Above: Custard Cream Hearts, from Nigella's Feast. The custard buttercream filling is quite, quite addictive. I'm lucky there was any left to fill these beauties!
Above: Chickpea and Zuchinni Filo Pie, from Nigella's How To Be A Domestic Goddess. It sounds much more like something you'd buy at a cafe and not ever contemplate making at home, but it isn't tooooo fiddly (despite the word 'Filo' in the title) and tastes soooo good, all fragrant with cumin and tumeric. I recommend this if you are ever needing to seduce a vegetarian.
Above: Chocolate Fudge Cake, from Nigella Bites. It is an old fashioned, solid chocolate cake and the icing is just ridiculously good.I made it for Tim's birthday in September.
Above: Pasta from my impulse-bought pasta machine. It is more delicious than any pasta I have ever had...definitely worth the effort!
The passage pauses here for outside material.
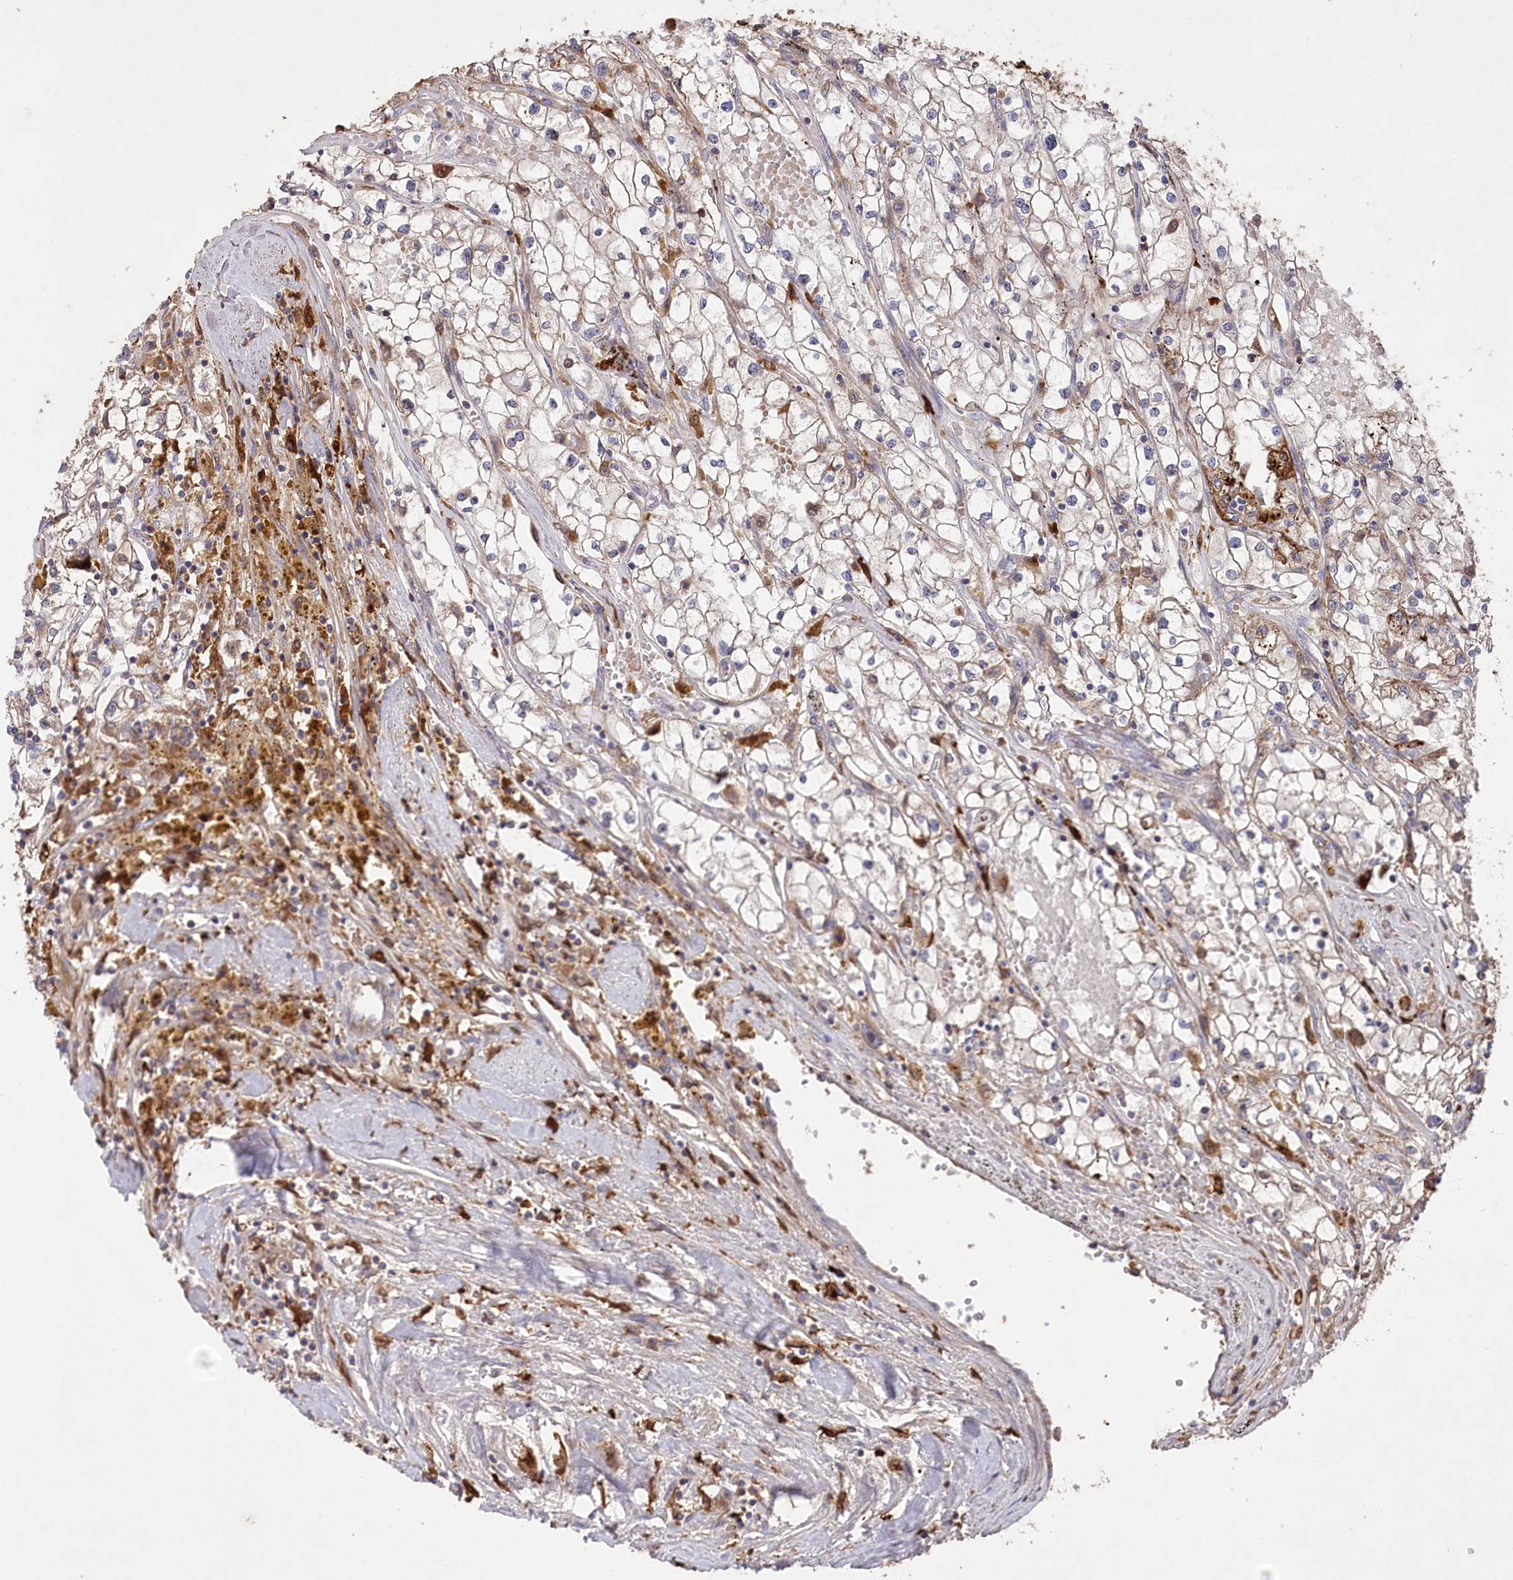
{"staining": {"intensity": "weak", "quantity": "25%-75%", "location": "cytoplasmic/membranous"}, "tissue": "renal cancer", "cell_type": "Tumor cells", "image_type": "cancer", "snomed": [{"axis": "morphology", "description": "Adenocarcinoma, NOS"}, {"axis": "topography", "description": "Kidney"}], "caption": "Immunohistochemical staining of human adenocarcinoma (renal) reveals low levels of weak cytoplasmic/membranous expression in about 25%-75% of tumor cells. The protein of interest is stained brown, and the nuclei are stained in blue (DAB IHC with brightfield microscopy, high magnification).", "gene": "PPP1R21", "patient": {"sex": "male", "age": 56}}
I used the pasta recipe from Nigella Bites (1 egg to every 100g flour, which feeds one person - an easy equation) and got Tim to help me crank the machine. It cooks in literally seconds, in boiling salted water, and I dressed it simply in butter and nutmeg. If I had the time, I'd probably eat this every day.
The roast pork, by the way, was from Nigella's Feast, and was an Italian recipe for New Years called "Roast Pork Cinghiale." The marinade involved marsala fine, pink peppercorns, garlic, allspice, olive oil, brown sugar, and a few other bits and pieces. Once roasted, the sugar and the wine caramelised it wonderfully while the pepper and spices provided a densely earthy flavour. A seriously great way of treating pork.
In honour of the New Years Pork: I resolve to be more organised!